If anyone's aware of something better, I'd be interested too :)
(Then again I wouldn't voluntarily use 5Gb-T or 10Gb-T anyway, and ≈50W is enough for most use cases.)
[ed.: https://www.aliexpress.us/item/3256807960919319.html ("2.5GPD2CBT-20V" variant) - actually 2.5G not 1G as I wrote initially]
A lot of laptops won't accept less than 60w
My work laptop won't accept less than 90w (A modern HP, i7 155h with a random low end GPU)
At first everyone at the office just assumed that the USB C wasn't able to charge the pc
Some devices expect USB-A on the charger side instead of C
USB-A pump out 1A5V(5W) regardless of what's connected to it, then it negotiate higher power if available.
USB C-C does not give any power if the receiving device is not able to negotiate it
A 20w charger will definitely charge the MacBook, just slowly.
I can’t recall which cable I used though. The cable might have been garbage but I’m pretty sure I threw out all the older USB cables so they wouldn’t get mixed with more modern supporting cables.
Laptop charges fine regular 5V as well.
When plugged into 100W chargers while powered on, it takes ten minutes to gain a single percentage point. Idle in power save may let me charge the thing in a few hours. If I start playing video, the battery slowly drains.
If your laptop is part space heater, like most laptops with Nvidia GPUs in them seem to be, using a low power adapter like that is pretty useless.
Also, 100W chargers are what, 25 euros these days? An OEM charger costs about 120 so the USB-C plan still works out.
Other manufacturers do similar things. Apple accepts lower wattage chargers (because that's what they sell themselves) but they ignore two power negotiation standards and only supports the very latest, which isn't in many affordable chargers, limiting the fast charge capacity for third parties.
* ≤15W charger: must have 5V
* ≤27W charger: must have 5V & 9V
* ≤45W charger: must have 5V & 9V & 15V
* (OT but worth noting: >60W: requires "chipped" cable.)
* ≤100W charger: must have 5V & 9V & 15V & 20V
(levels above this starting to become relevant for the new 240W stuff)
(36W/12V doesn't exist anymore in PD 3.0. There seems to be a pattern with 140W @ 28V now, and then 240W at 48V, I haven't checked what's actually in the specs now for those, vs. what's just "herd agreement".)
Some devices are built to only charge from 20V, which means you need to buy a 45.000001W (scnr) charger to be sure it'll charge. If I remember correctly, requiring a minimum wattage to charge is permitted by the standard, so if the device requires a 46W charger it can assume it'll get 15V. Not sure about what exactly the spec says there, though.
(Of course the chargers may support higher voltages at lower power, but that'd cost money to build so they pretty much don't.)
NB: the lower voltages are all mandatory to support for higher powered chargers to be spec compliant. Some that don't do that exist — they're not spec compliant.

=====

Required action 1: In the USB-C charging discussion, list every charger limit that starts with "≤" in the bulleted list, with the voltages each one must have.
Required action 2: Write what comes next in the USB-C charging discussion, picking up after its last sentence.
The lines have no link to the USB-C charging discussion.

=====

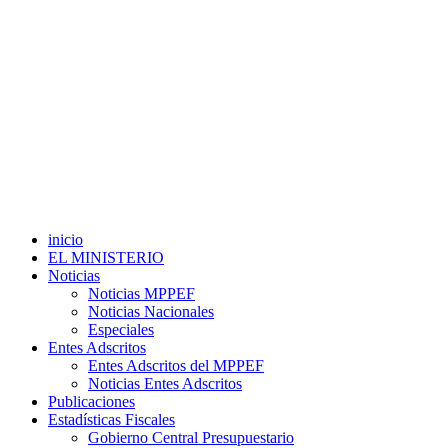
inicio
EL MINISTERIO
Noticias
Noticias MPPEF
Noticias Nacionales
Especiales
Entes Adscritos
Entes Adscritos del MPPEF
Noticias Entes Adscritos
Publicaciones
Estadísticas Fiscales
Gobierno Central Presupuestario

=====

Answer section 1:
- ≤15W: 5V
- ≤27W: 5V and 9V
- ≤45W: 5V, 9V and 15V
- ≤100W: 5V, 9V, 15V and 20V

Answer section 2:
$ upower -i $(upower -e | grep BAT)
[...]
voltage-min-design: 11.58 V
And I can charge it via USB-C using a 22.5W powerbank @ 12V (HP EliteBook 845 G10.)I guess that would be out of spec then?
edit: nvm I didn't see the qualifier 'minimum'
voltage-min-design: 11.58 V
This has nothing to do with USB-C, this is the minimum design voltage of your lithium ion battery pack. In this case, you have a 4-cell pack, and if the cells drop below 2.895V that means they're physically f*cked and HP would like to sell you a new battery. (Sometimes that can be fixed by trickle charging, depending on how badly f*cked the battery is.)If your laptop's USB-C circuitry were built for it, you could charge it from 5V. (Slowly, of course.) It's not even that much of a stretch given laptops are built with "NVDC"¹ power systems, and any charger input goes into a buck-boost voltage regulator anyway.
¹ google "NVDC power", e.g. https://www.monolithicpower.com/en/learning/resources/batter... (scroll down to it)
https://hackaday.com/2023/08/14/adding-power-over-ethernet-s...
Makes sense, thanks!
https://www.procetpoe.com/poe-usb-converter/ (some of these are power-only)
Surely a matter of time until someone does this…
Might be a struggle I suspect!
https://shop.poetexas.com/products/gbt-usbc-pd-usbc?variant=...
65W 802.3bt and gigabit Ethernet out on the same PD cable.
Also a crude fixed hub for data and a keyboard and mouse for docking laptops:
https://shop.poetexas.com/products/bt-usbc-a-pd?variant=3938...
The problem comes when you try to design a large network and need random PoE ports on end devices where you can't home-run a cable back.
I have a Unifi Pro XG 48 PoE and I love it, but I still don't use PoE for everything. The cost of a (non unifi) poe device + the cost of using one of those ports always exceeds a simple power adapter on the other side (if possible).
I think about this a lot.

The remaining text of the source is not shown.